İran’ın kuzeybatı köşesinde gizlenmiş, ilginç ve gizemli on üçüncü yüzyıldan kalma küçük bir köydür, Kandovan köyü. İran’ın Doğu Azerbaycan Eyaleti, Osku İlçesi, Sahand kırsalında yer almaktadır.
Kandovan aynı zamanda, Zerdüşt tarihinin ikinci aşamasının başlangıcında merkezi bölge olan Urmiye Gölü bölgesinin bir parçasıdır. Bu köy, hala yerleşimde olan insan yapımı uçurum konutlarından oluşmaktadır.
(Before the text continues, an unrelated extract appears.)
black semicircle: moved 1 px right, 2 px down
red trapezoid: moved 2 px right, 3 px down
Kapadokya bölgesindekilere benzer volkanik kayalar ve tüfler içinde kazılan ilkel evlere yerel olarak “ Karaan ” denir. Karaanlar, Sahand Dağı’nın Laharlarına (volkanik çamur akışı veya tüf akışı) yapıldı. Evlerin koni şekli, gözenekli yuvarlak ve köşeli pomza ile gri asidik bir matris içinde konumlanmış diğer volkanik parçacıklardan oluşan lahar akışının bir sonucudur. Tüm bu özellikler, manzarayı devasa bir termit kolonisi gibi gösteriyor.
Bu konut yöntemi, aslında insanların yerleşimlerinde geriye gidildikçe oldukça fazla gözlenebilen doğal bir korunma duygusunun eseridir. Sahand’ın patlamasından sonra bu maddeler doğal olarak hareket etti ve Kandovan’ın kayalarını oluşturdu.
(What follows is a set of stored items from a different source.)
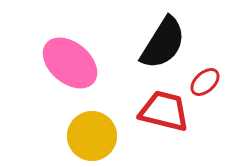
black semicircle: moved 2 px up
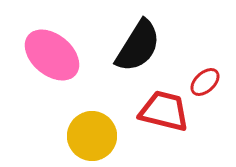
black semicircle: moved 25 px left, 3 px down
pink ellipse: moved 18 px left, 8 px up
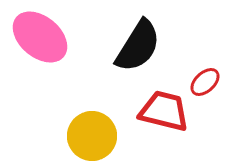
pink ellipse: moved 12 px left, 18 px up
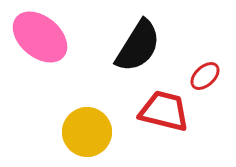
red ellipse: moved 6 px up
yellow circle: moved 5 px left, 4 px up
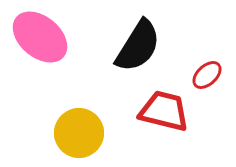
red ellipse: moved 2 px right, 1 px up
yellow circle: moved 8 px left, 1 px down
İran’da çıkacağınız bir turda evleri görmek isterseniz ilk bakışta biraz zorlanabilirsiniz, çünkü mağaraların dışındaki konutları genişletmek için kullanılan taş, orijinal taşın o doğal rengini taklit ediyor. Ancak köye yaklaştıkça kaya yüzeyinden çıkan pencereleri, elektrik kablolarını, kapıları ve bacaları görebilirsiniz. Çoğu topluluk, doğal çevreye mükemmel bir şekilde uyum sağlarken, güç ve hatta bazıları akan su ile modernize edilmiştir. Volkanik taş hem manipüle edilmesi kolay hem de bu eski yapıları destekleyecek kadar sağlam.
Bu evlerle ilgili özellikle şaşırtıcı olan şey, yüzyıllardır yaşamı desteklemiş olmalarıdır. Onlar eski mağara evleridir. İlk sakinler eski kabilelerdendi, ancak bu evler güncellendi ve çoğu babadan oğula aktarıldı.
Çoğu topluluk, orijinal mağaranın mümkün olduğunca çoğunu korumak için özel önlem aldı, böylece hem dış hem de iç mekan o otantik Kandovan hissine sahip oldu. Bazı evler doğal mağara oluşumlarına dayanırken, diğerleri daha büyük odalara oyulmuştur ve hatta daha modern bir görünüm ve his yaratmak için badanalanmıştır.
Mağara evlerin çoğu iki ila dört katlıdır. Tipik bir dört katlı evde, zemin veya birinci kat hayvan barınağı, sonraki iki kat yaşam alanı, en üst kat ise depo olarak kullanılmaktadır. Bir kişinin veya ailenin sahip olduğu evleri birbirine bağlayan tüneller olduğuna dair raporlar var.
Sahand Dağı bölgenin güzelliklerinden biri ve bugün efsanevi bir geçmişin gölgesi olan doğal bir çok güzellikle doludur. Bazıları, efsanevi geçmiş güzelliğin, Cennet Bahçesi’nin İncil hikayesinde korunduğuna inanıyor. Bagh olarak da adlandırılan antik Pers bahçeleri, muhteşem güzellikleriyle ünlüydü.
Evler yerel lehçede karan olarak bilindiğini girişte belirtmiştik. Bir yoruma göre Kandovan kelimesi, bir arı kovanı olan kando’nun çoğul halidir. Başka bir yorum, Kandovan’ın bilinmeyen Oymacılar Ülkesi anlamına geldiğini söylemektedir. Çoğulu belirtmek için ‘van’ kullanımı Avesta’da bulunmaktadır: Örnek vermek gerekirse ashavan gibi. Günümüzde köy sakinleri bir Türk lehçesi konuşuyorlar, ancak geleneksel İran aile isimlerine sahip Kayani gibi isimlerede rastlanıyor. Bölgedeki dağlar ve nehirler hem Farsça hem de Türkçe – ve hatta bazıları Asur – isimlerine sahiptir.